In Britain, implementing the new rule means changing bits of several key constitutional documents, including the Bill of Rights and Coronation Oath Act of 1688, the 1701 Act of Settlement and the 1706 Act of Union with Scotland.
Lacey said if it is not done by the time the baby is born, uncertainty is bound to remain. A first-born girl could find her younger brother challenging her for the throne on the grounds that the law had not been changed at the time of her birth.
And what if Kate has twins? Experts say the firstborn will be the heir _ but things could get complicated if the succession rules are not changed before the birth.

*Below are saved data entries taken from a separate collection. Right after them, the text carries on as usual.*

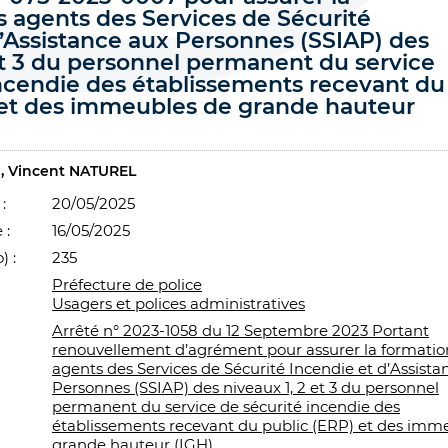
s agents des Services de Sécurité
d’Assistance aux Personnes (SSIAP) des
et 3 du personnel permanent du service
incendie des établissements recevant du
 et des immeubles de grande hauteur
Vincent NATUREL
:
20/05/2025
 :
16/05/2025
) :
235
Préfecture de police
Usagers et polices administratives
Arrêté n° 2023-1058 du 12 Septembre 2023 Portant
renouvellement d’agrément pour assurer la formatio
agents des Services de Sécurité Incendie et d’Assista
Personnes (SSIAP) des niveaux 1, 2 et 3 du personnel
permanent du service de sécurité incendie des
établissements recevant du public (ERP) et des imm
grande hauteur (IGH).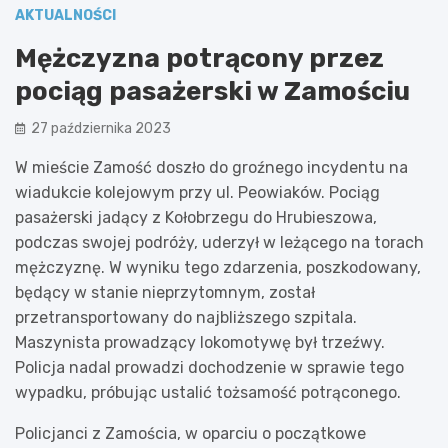
AKTUALNOŚCI
Mężczyzna potrącony przez
pociąg pasażerski w Zamościu
27 października 2023
W mieście Zamość doszło do groźnego incydentu na
wiadukcie kolejowym przy ul. Peowiaków. Pociąg
pasażerski jadący z Kołobrzegu do Hrubieszowa,
podczas swojej podróży, uderzył w leżącego na torach
mężczyznę. W wyniku tego zdarzenia, poszkodowany,
będący w stanie nieprzytomnym, został
przetransportowany do najbliższego szpitala.
Maszynista prowadzący lokomotywę był trzeźwy.
Policja nadal prowadzi dochodzenie w sprawie tego
wypadku, próbując ustalić tożsamość potrąconego.
Policjanci z Zamościa, w oparciu o początkowe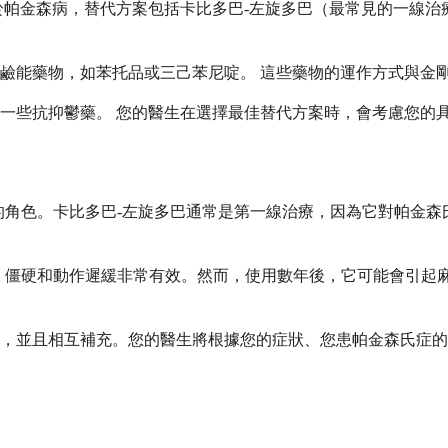
於帕金森病，替代方案包括卡比多巴-左旋多巴（最常見的一線
鹼能藥物，如苯托品或三己苯尼啶。 這些藥物的運作方式與金
一些抗抑鬱藥。 您的醫生在選擇最佳替代方案時，會考慮您的
的角色。卡比多巴-左旋多巴通常是第一線治療，因為它對帕金
、僵硬和動作遲緩非常有效。然而，使用數年後，它可能會引起
，並且相互補充。您的醫生將根據您的症狀、您患帕金森氏症的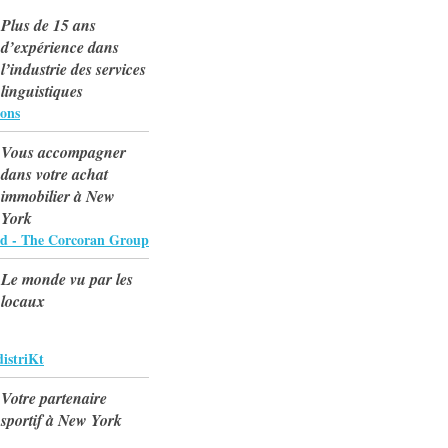
Plus de 15 ans
d’expérience dans
l’industrie des services
linguistiques
ions
Vous accompagner
dans votre achat
immobilier à New
York
d - The Corcoran Group
Le monde vu par les
locaux
istriKt
Votre partenaire
sportif à New York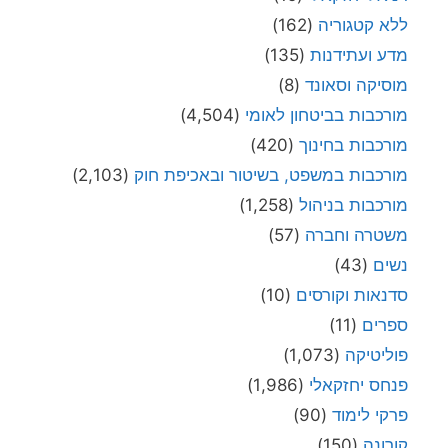
ללא קטגוריה
(162)
מדע ועתידנות
(135)
מוסיקה וסאונד
(8)
מורכבות בביטחון לאומי
(4,504)
מורכבות בחינוך
(420)
מורכבות במשפט, בשיטור ובאכיפת חוק
(2,103)
מורכבות בניהול
(1,258)
משטרה וחברה
(57)
נשים
(43)
סדנאות וקורסים
(10)
ספרים
(11)
פוליטיקה
(1,073)
פנחס יחזקאלי
(1,986)
פרקי לימוד
(90)
קורונה
(150)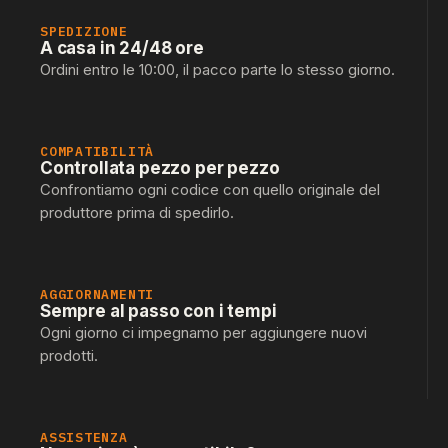
SPEDIZIONE
A casa in 24/48 ore
Ordini entro le 10:00, il pacco parte lo stesso giorno.
COMPATIBILITÀ
Controllata pezzo per pezzo
Confrontiamo ogni codice con quello originale del
produttore prima di spedirlo.
AGGIORNAMENTI
Sempre al passo con i tempi
Ogni giorno ci impegnamo per aggiungere nuovi
prodotti.
ASSISTENZA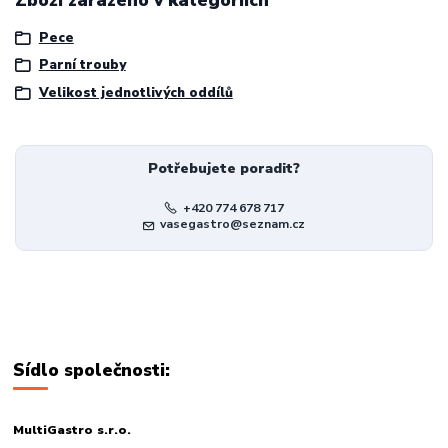
Pece
Parní trouby
Velikost jednotlivých oddílů
Potřebujete poradit?
+420 774 678 717
vasegastro@seznam.cz
Sídlo společnosti:
MultiGastro s.r.o.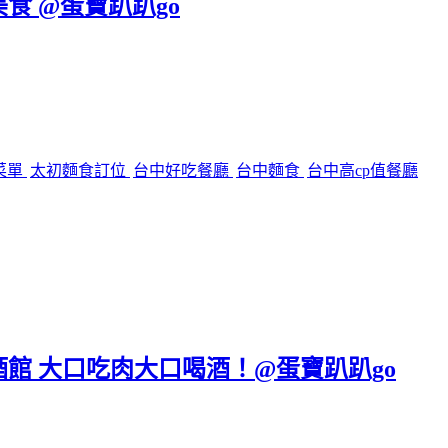
美食 @蛋寶趴趴go
菜單
太初麵食訂位
台中好吃餐廳
台中麵食
台中高cp值餐廳
區餐酒館 大口吃肉大口喝酒！@蛋寶趴趴go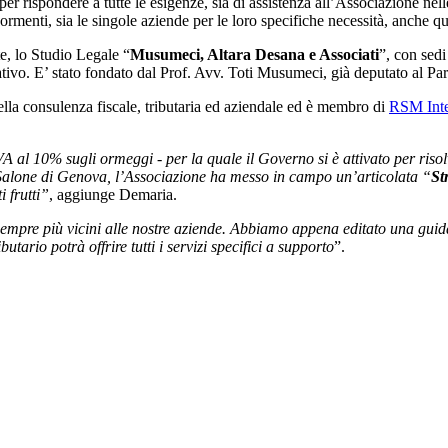
per rispondere a tutte le esigenze, sia di assistenza all’Associazione nel
enti, sia le singole aziende per le loro specifiche necessità, anche qu
e, lo Studio Legale “
Musumeci, Altara Desana e Associati
”, con sedi
ativo. E’ stato fondato dal Prof. Avv. Toti Musumeci, già deputato al Par
lla consulenza fiscale, tributaria ed aziendale ed è membro di
RSM Inte
VA al 10% sugli ormeggi - per la quale il Governo si è attivato per riso
l Salone di Genova, l’Associazione ha messo in campo un’articolata “
St
 frutti”
, aggiunge Demaria.
mpre più vicini alle nostre aziende. Abbiamo appena editato una guida di 
butario potrà offrire tutti i servizi specifici a supporto
”.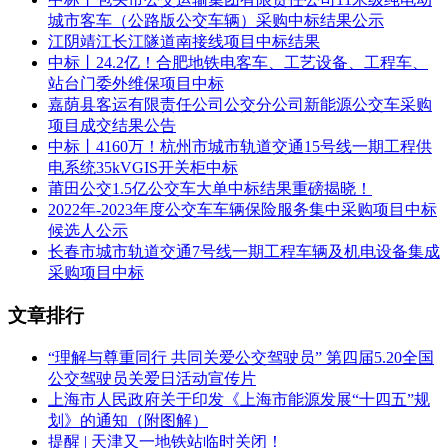
招标范围：3011d厂房管廊隧道及供气总管网系统深基坑支护
城市客车（公路版公交车辆）采购中标结果公示
江阴靖江长江隧道南接线项目中标结果
招标机构：中招国际招标有限公司
中标丨24.2亿！合肥地铁电客车、工艺设备、工程车、
招标人：中国航发四川燃气涡轮研究院
站台门委外维保项目中标
嘉荫县客运有限责任公司公交分公司新能源公交车采购
开标时间：2022年11月30日上午9:00
项目成交结果公告
中标丨4160万！杭州市城市轨道交通15号线一期工程供
公示时间：2022年12月2日上午9:00-2022年12月5日下午17:00
电系统35kVGIS开关柜中标
莆田公交1.5亿公交车大单中标结果重磅揭晓！
中标结果公告时间：2022年12月6日上午9:00
2022年-2023年度公交车车辆保险服务集中采购项目中标
中标人：中国化学工程第四建设有限公司
候选人公示
长春市城市轨道交通7号线一期工程车辆及机电设备集成
中标金额：人民币19,463,661.38元
采购项目中标
工期：计划工期：300日历天（含施工期间管道安装约90
文章排行
天），计划开工日期：2023年2月1日
“理解与尊重同行 共同关爱公交驾驶员” 第四届5.20全国
监督部门
公交驾驶员关爱日活动宣传片
本招标项目的监督部门为中国航空发动机集团有限公司。
上海市人民政府关于印发《上海市能源发展“十四五”规
划》的通知（附图解）
联系方式
提醒 | 天津又一地铁站临时关闭！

“Say they have twins and a girl comes out first and 20 years later the boy turns out to be the more attractive character,” Lacey said. “People will say that at the time the law meant the boy should have inherited.”
Rebecca Probert, a professor at the University of Warwick’s school of law, said there are other issues that the law should address to bring the monarchy up to date.
British monarchs are banned from marrying Roman Catholics, but not members of other faiths _ something Clegg said the new law would change.
An heir also cannot marry without the monarch’s permission, and can’t marry in a civil ceremony _ even though Prince Charles, William’s father, did just that when he wed his second wife, Camilla Parker Bowles, in 2005.
Probert said it’s important “to have a clause in there confirming that monarchs are able to marry in the same ways that are open to their subjects.”
But she thinks that may prove too complicated for lawmakers in the short term.
“They might decide in the interests of time to stick to the single issue of gender and leave the rest to a more convenient time _ which tends to be never,” she said.